If you've answered all three with yes, do you run fstrim inside these RBD devices? (If yes please leave a comment so we can maybe reach out to you.) If you don't do it for a reason please leave a comment.

@ops yep, but also when I still had HDDs below, as fstrim on an rbd image reduces the number of objects in use - thin provisioning and stuff

Discard for the SSDs below is issued by bluestore already

@LittleFox the performance with HDDs here was too bad and HDDs to cheap.

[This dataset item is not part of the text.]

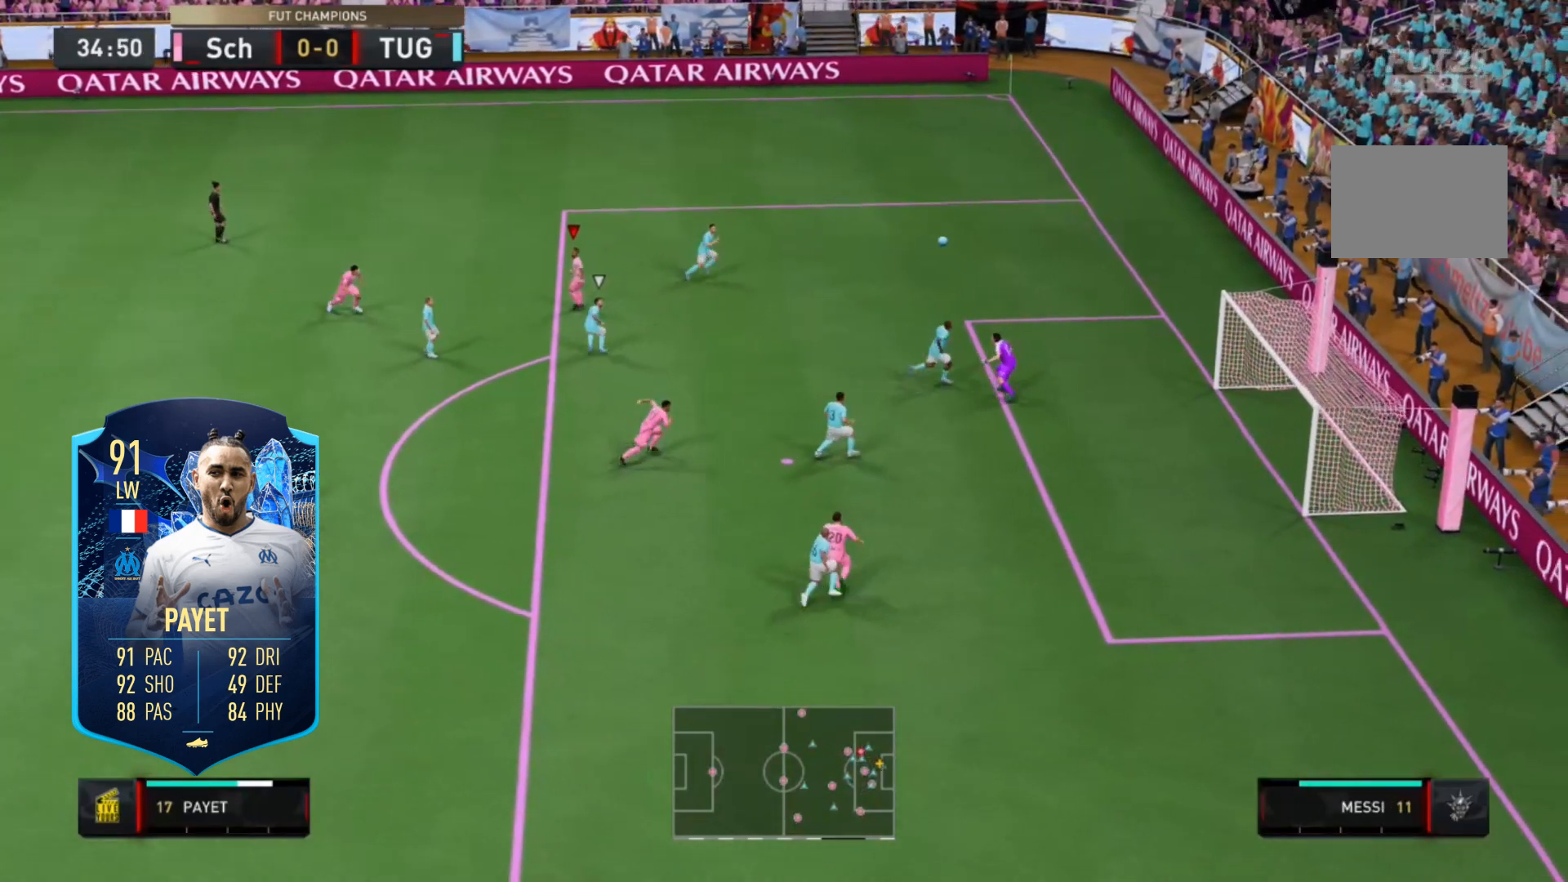
{"buttons": [], "left_stick": "down-right", "right_stick": "center", "events": []}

Do you see major performance issues during the fstrim run on your VMs? How big is your cluster?

Follow

@ops the fstrim operation takes some time (at most around a minute per image), but that's mostly due to that only being half-automated and not run very frequently

For the few volumes with automated fstrim, I don't see any performance problems so far - but mostly use these volumes as k8s PVs, not disks for virtual machines, so they don't serve an OS but only the application itself

@LittleFox how big are these images? A minute is quite short if I look at our timings. Could you tell something about the number of OSDs and the current write rate in IOPS across the pool?

@ops most images (again, serving only single applications most of the time) are around 8GiB, but there are some outliers up to 300GiB (which actually serves as VM disk)

Gonna run a fstrim on that big disk now and report wall time and IOPS while it's running

@LittleFox ok thats far to small to compare it to our clusters. Thanks for your information anyway.

@ops alright, good luck finding more suitable comparation data

@ops fwiw full fstrim on the 300GiB took 159s with up to 1.5k IOPS reported by ceph - filesystem mixed ext4, xfs and btrfs, with most data on btrfs

@ops it's currently a 3 node / 4 OSD cluster, at it's biggest it had 6 nodes and 6 OSDs (but at that point all nodes were virtual servers rented from netcup)

All current nodes are k8s control plane and ceph control plane nodes, as well as ceph storage and k8s worker nodes - but runs quite well and fstrim never was any problem so far (had enough others)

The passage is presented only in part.